### Alıntılanan Metin

Enis Batur’un romanla garip bir ilişkisi var. Kurmaca
edebiyata, anlatıya pek sıcak bakmıyor ama denemeden de edemiyor. Yüzlerce
kitabı arasında sadece üç “roman denemesi” vardı; Acı Bilgi '"Fugue Sanatı
üzerinde bir roman denemesi", Elma "Örgü Teknikleri üzerine bir roman
denemesi", Kravat "Düğüm Sorunları üzerine bir roman
denemesi"... Bir de “Bir Varmış, Bir Okmuş” var Vikipedi’deki
biyografisinde roman diye listelenen ama sanırım bu kısa metni altbaşlığına
uygun olarak hikaye olarak nitelemek gerek.
Şimdi bunlara yeni bir tane eklendi “Kitap tutkusu üzerine
bir roman denemesi” diye tanımlayabileceğimiz ama herhangi bir alt başlık
taşımayan “Kitap Evi” (Mayıs 2014, Sel yay.). Daha kapağından “roman” olarak
sınıflandırılmış. “Kitap Evi” isminin altında “roman” yazıyor.
Enis Batur “roman deneme”lerine her zaman merak uyandırıcı
girişlerle başlar. “Kitap Evi”de de öyle. Yazar ve yayıncı anlatıcıyı bir
avukat arar, acil ve önemli bir miras meselesi hakkında görüşmek istediğini
söyler. Kimliğinin açıklanmamasını şart koşan bir “Beyefendi” Dragos’taki bir
buçuk dönüm koruluk arazi içindeki “Kitap Evi” diye andığı kütüphaneyi
anlatıcımıza miras bırakmıştır. İlerleyen sayfalarda iyice Enis Batur’la
özdeşleştireceğimiz anlatıcı mirası kabul ederse maddi bir yük altına da
girmeyecektir. “Arazinin ve binaların bütün maddi ihtiyaçlarını, vergi
giderlerini, bekçi ailesinin masraflarını şartlar ne olursa olsun karşılayacak
düzenli akar öngörüldü,” diye anlatır Avukat Rıza Bey.

### Yapılacak Alıştırmalar
[A] Alıntılanan metinde Enis Batur'un "Kitap Evi"nden önceki üç "roman denemesi" olarak sayılan kitapların adlarını yazın.
[B] Alıntılanan metne göre anlatıcıya miras bırakılan kütüphane nerededir?
Kayıtlar başka bir kaynaktan alınmıştır.

### Veri Satırları
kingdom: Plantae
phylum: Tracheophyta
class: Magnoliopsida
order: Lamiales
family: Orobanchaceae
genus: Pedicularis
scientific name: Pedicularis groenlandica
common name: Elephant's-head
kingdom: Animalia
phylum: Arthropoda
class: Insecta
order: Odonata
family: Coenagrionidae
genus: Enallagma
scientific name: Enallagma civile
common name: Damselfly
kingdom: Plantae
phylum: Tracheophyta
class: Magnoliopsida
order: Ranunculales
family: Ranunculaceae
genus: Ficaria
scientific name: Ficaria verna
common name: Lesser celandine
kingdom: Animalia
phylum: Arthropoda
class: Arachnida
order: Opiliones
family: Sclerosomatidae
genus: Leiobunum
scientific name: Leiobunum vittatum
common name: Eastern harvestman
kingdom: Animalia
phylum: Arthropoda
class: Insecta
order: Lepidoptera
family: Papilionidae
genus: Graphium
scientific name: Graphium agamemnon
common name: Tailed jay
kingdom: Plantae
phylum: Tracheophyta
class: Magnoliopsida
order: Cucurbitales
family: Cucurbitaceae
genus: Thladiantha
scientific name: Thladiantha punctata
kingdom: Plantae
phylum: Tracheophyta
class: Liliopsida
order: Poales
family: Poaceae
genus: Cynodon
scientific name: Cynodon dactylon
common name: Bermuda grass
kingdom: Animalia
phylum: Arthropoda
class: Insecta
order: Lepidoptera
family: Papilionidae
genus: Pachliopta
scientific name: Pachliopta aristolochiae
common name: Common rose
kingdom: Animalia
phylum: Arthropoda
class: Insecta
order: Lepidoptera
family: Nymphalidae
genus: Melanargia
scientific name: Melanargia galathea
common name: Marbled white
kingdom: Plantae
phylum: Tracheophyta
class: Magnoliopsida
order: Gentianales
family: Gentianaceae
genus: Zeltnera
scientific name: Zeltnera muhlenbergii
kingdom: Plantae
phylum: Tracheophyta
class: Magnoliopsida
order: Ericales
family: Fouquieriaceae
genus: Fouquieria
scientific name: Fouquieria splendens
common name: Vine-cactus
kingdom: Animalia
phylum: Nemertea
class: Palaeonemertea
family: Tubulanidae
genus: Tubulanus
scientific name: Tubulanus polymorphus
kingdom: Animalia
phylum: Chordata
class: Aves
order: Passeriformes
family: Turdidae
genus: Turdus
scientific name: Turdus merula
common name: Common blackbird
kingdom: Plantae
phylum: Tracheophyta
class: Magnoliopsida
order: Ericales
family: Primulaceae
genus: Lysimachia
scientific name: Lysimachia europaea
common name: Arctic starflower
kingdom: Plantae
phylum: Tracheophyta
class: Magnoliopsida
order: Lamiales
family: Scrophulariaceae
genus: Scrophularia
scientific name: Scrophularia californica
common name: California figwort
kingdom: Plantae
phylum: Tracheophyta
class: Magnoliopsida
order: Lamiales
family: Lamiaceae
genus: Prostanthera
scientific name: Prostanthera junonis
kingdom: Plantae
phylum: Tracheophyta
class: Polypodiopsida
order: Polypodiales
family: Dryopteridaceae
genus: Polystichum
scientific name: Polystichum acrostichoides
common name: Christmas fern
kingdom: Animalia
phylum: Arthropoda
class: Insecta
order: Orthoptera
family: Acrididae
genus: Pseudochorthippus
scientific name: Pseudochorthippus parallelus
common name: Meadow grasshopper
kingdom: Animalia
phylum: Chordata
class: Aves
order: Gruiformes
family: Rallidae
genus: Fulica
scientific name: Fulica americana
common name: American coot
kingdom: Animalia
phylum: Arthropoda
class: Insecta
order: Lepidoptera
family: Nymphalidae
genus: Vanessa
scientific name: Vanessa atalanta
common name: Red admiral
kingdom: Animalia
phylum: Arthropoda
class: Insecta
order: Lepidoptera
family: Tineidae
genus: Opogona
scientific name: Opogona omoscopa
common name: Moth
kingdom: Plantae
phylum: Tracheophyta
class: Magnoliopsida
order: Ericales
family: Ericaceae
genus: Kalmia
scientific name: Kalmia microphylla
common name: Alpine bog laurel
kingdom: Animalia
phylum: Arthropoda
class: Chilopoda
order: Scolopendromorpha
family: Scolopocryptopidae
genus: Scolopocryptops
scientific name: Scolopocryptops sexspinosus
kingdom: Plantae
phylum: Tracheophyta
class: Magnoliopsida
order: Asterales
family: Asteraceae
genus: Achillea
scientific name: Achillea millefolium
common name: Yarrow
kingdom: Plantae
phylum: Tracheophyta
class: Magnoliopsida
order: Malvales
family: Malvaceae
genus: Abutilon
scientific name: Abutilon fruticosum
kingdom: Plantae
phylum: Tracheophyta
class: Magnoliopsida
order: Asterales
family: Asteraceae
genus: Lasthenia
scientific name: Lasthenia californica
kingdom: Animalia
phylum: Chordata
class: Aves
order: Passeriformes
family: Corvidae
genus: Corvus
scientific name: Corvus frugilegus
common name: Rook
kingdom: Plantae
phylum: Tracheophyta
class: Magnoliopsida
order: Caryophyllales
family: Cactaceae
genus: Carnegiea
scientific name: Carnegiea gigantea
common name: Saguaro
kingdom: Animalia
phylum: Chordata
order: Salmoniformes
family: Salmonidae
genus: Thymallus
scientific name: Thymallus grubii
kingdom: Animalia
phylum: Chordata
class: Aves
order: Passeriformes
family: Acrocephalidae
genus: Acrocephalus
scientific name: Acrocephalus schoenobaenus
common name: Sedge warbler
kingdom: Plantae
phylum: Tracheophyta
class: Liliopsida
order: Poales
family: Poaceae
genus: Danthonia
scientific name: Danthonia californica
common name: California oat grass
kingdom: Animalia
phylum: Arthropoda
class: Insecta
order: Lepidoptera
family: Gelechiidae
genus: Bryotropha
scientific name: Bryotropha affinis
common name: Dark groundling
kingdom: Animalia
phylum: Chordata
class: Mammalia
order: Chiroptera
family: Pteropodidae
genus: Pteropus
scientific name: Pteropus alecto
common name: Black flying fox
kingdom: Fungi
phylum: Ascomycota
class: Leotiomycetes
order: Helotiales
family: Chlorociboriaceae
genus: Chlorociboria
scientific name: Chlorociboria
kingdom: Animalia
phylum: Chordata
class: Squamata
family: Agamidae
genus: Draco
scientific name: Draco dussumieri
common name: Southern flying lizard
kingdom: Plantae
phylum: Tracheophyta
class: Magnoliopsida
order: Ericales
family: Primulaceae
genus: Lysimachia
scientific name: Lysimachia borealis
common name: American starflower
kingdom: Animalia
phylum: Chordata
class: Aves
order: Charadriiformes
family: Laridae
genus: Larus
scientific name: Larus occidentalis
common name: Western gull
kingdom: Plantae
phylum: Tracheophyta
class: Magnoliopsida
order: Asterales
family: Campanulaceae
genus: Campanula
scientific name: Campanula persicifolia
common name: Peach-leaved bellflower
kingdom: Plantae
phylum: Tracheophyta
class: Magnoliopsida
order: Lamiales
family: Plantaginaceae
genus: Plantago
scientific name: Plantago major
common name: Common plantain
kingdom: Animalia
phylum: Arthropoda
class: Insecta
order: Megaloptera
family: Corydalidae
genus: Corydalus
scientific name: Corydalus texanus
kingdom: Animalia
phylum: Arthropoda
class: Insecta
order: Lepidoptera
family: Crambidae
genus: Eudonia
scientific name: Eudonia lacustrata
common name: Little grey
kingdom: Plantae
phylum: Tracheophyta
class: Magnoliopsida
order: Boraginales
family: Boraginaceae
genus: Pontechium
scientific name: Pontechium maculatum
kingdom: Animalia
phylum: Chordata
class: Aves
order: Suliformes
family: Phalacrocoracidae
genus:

### Alıştırma Çözümleri
[A] Acı Bilgi, Elma, Kravat

[B] Dragos'ta, bir buçuk dönümlük koruluk arazinin içindedir.